# JOB ITEM
The answer should consist of each line below that contains the word "rake".

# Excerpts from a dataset
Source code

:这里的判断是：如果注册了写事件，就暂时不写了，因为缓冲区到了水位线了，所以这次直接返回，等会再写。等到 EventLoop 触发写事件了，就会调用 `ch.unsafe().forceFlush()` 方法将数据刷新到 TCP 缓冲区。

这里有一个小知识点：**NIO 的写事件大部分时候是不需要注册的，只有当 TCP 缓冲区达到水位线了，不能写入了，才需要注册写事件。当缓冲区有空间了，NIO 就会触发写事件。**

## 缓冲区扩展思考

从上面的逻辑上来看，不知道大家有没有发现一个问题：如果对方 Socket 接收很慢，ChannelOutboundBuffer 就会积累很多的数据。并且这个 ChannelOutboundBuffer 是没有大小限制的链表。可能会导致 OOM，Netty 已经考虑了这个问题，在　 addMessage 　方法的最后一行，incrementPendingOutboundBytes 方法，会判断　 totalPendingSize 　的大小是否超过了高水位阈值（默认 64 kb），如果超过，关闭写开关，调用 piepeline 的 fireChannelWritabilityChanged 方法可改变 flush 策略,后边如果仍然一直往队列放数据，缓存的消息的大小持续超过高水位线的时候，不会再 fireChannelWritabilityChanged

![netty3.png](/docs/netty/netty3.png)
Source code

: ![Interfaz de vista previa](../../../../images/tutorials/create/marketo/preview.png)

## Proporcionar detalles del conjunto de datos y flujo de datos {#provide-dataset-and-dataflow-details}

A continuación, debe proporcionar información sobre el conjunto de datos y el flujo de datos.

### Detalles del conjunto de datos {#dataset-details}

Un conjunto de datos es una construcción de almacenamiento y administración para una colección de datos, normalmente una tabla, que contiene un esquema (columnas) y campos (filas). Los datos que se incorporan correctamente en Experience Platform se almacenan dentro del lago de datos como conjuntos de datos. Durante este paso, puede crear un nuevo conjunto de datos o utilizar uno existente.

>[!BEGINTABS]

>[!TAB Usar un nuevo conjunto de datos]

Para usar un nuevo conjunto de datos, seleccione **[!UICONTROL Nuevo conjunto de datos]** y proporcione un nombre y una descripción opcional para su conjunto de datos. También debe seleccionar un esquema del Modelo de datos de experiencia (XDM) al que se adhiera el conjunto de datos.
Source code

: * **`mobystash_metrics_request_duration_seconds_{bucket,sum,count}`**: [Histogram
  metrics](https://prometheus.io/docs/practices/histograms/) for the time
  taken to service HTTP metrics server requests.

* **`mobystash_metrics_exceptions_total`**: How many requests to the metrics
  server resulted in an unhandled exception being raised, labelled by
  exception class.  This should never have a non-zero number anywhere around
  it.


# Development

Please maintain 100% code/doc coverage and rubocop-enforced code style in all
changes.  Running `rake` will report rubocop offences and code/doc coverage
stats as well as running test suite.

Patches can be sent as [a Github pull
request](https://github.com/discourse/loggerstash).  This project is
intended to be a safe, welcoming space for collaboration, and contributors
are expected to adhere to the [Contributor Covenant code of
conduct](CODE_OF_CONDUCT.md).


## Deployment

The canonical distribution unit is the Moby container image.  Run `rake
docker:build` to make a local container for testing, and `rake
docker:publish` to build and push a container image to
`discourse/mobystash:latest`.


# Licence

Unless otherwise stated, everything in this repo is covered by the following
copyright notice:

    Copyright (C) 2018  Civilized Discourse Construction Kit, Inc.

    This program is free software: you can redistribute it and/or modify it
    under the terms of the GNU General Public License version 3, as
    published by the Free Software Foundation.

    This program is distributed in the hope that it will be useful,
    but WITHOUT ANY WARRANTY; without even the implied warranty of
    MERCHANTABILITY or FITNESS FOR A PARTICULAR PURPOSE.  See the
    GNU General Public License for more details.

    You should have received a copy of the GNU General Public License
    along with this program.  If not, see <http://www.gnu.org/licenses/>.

# COMPLETED EXERCISE
changes.  Running `rake` will report rubocop offences and code/doc coverage
The canonical distribution unit is the Moby container image.  Run `rake
docker:build` to make a local container for testing, and `rake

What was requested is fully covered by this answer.